The illusion of unity

Filed under: Books by Sue @ 10:47 pm

My long train journeys gave me ample time and space to read and ponder over Herman Hesse’s Steppenwolf. In the author’s note, Herr Hesse notes that it was written when he was fifty and deals with problems of that age, and he sometimes receives odd reactions when it falls into the hands of very young readers. Now, I am far from fifty - should I be worried that I find the book so captivating and enchanting? And that every so often, I am tempted to say,”Ah, so true!”.

I am only about three quarters into the book, but I want to relish it slowly and ponder on some bits and pieces. The part I loved the most so far is in the “Treatise on Steppenwolf” where there is a discourse on how the notion of an individual is just a delusion. That the supposed unity of the self is just fiction, and that the self is in fact composed of a hundred or a thousand selves. And everyone’s life oscillates between innumerable poles.

We all realise it to some extent in our lives. But often its hard to externalise such random thoughts into tangible words and arguments. Often one dismisses them as the musings of a mind in need of rest. To see them written in such an authoritative manner,in a well-revered time-tested book, is definitely reassuring.

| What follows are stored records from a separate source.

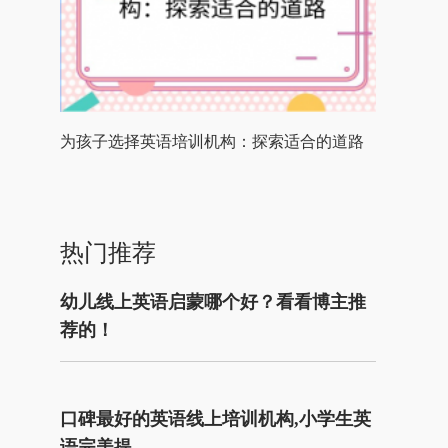
为孩子选择英语培训机构：探索适合的道路
热门推荐
幼儿线上英语启蒙哪个好？看看博主推
荐的！
口碑最好的英语线上培训机构,小学生英
语完美提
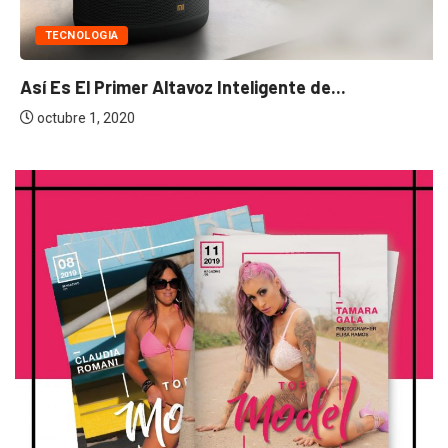
TECNOLOGIA
Así Es El Primer Altavoz Inteligente de...
octubre 1, 2020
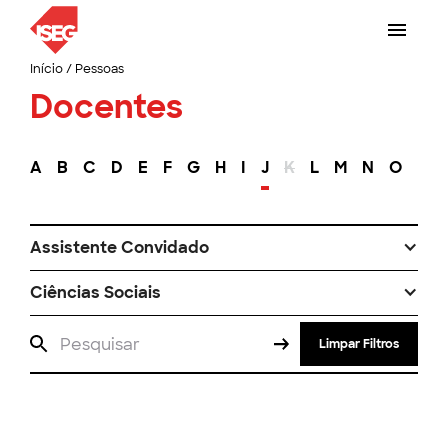
Início
/
Pessoas
Docentes
A
B
C
D
E
F
G
H
I
J
K
L
M
N
O
P
Assistente Convidado
Ciências Sociais
Limpar Filtros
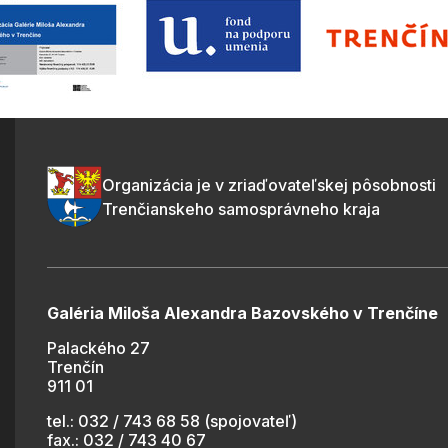
Organizácia je v zriaďovateľskej pôsobnosti
Trenčianskeho samosprávneho kraja
Galéria Miloša Alexandra Bazovského v Trenčíne
Palackého 27
Trenčín
911 01
tel.: 032 / 743 68 58 (spojovateľ)
fax.: 032 / 743 40 67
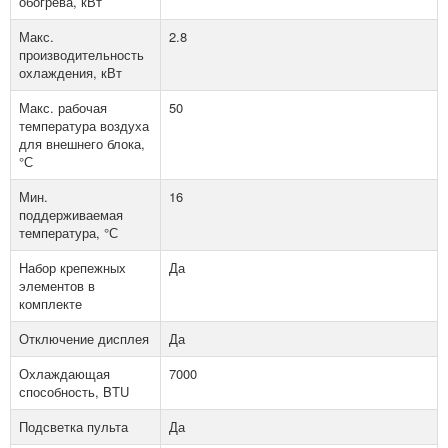
обогрева, кВт
Макс.
2.8
производительность
охлаждения, кВт
Макс. рабочая
50
температура воздуха
для внешнего блока,
°С
Мин.
16
поддерживаемая
температура, °С
Набор крепежных
Да
элементов в
комплекте
Отключение дисплея
Да
Охлаждающая
7000
способность, BTU
Подсветка пульта
Да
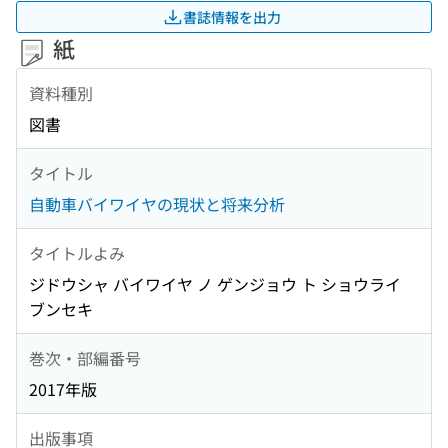
書誌情報を出力
紙
資料種別
図書
タイトル
自動車バイワイヤの現状と将来分析
タイトルよみ
ジドウシャ バイワイヤ ノ ゲンジョウ ト ショウライ
ブンセキ
巻次・部編番号
2017年版
出版事項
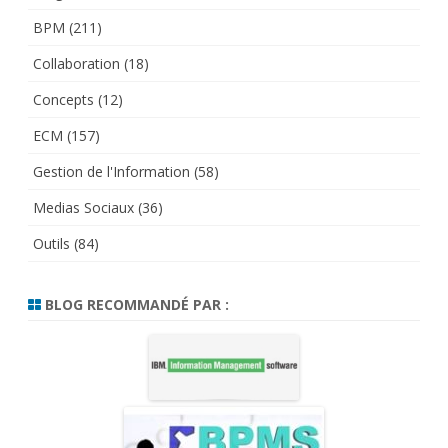
BPM
(211)
Collaboration
(18)
Concepts
(12)
ECM
(157)
Gestion de l'Information
(58)
Medias Sociaux
(36)
Outils
(84)
BLOG RECOMMANDÉ PAR :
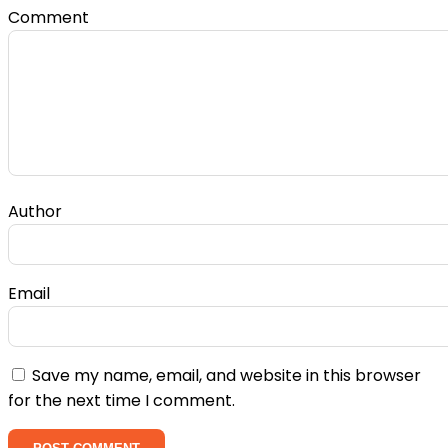
Comment
Author
Email
Save my name, email, and website in this browser
for the next time I comment.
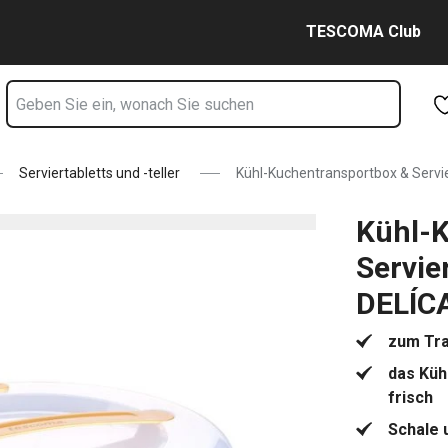
 DELÍCA ø 34 cm Seite
Zum Hauptinhalt springen
Zur Navigation springen
Zur Suche springen
TESCOMA Club
Serviertabletts und -teller
Kühl-Kuchentransportbox & Servie
Kühl-
Servie
DELÍC
zum Tra
das Küh
frisch
Schale 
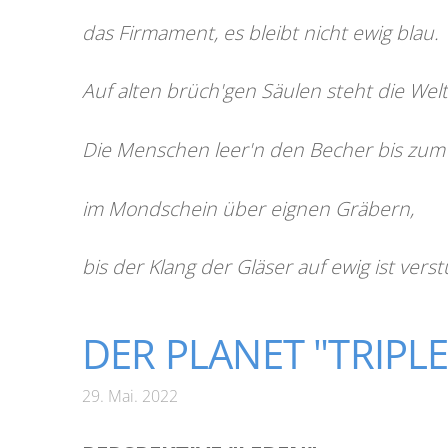
das Firmament, es bleibt nicht ewig blau.
Auf alten brüch'gen Säulen steht die Welt
Die Menschen leer'n den Becher bis zum
im Mondschein über eignen Gräbern,
bis der Klang der Gläser auf ewig ist ver
DER PLANET "TRIPLE
29. Mai. 2022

More after I have finished the book. For now, I leave you with some food for thought from the treatise:

And if ever the suspicion of their manifold being dawns upon men of unusual powers and of unusually delicate perceptions, so that, as all genius must, they break through the illusion of the unity of the personality and perceive that the self is made up of a bundle of selves, they have only to say so and at once the majority puts them under lock and key, calls science to aid, establishes schizophrenia and protects humanity from the necessity of hearing the cry of truth from the lips of these unfortunate persons.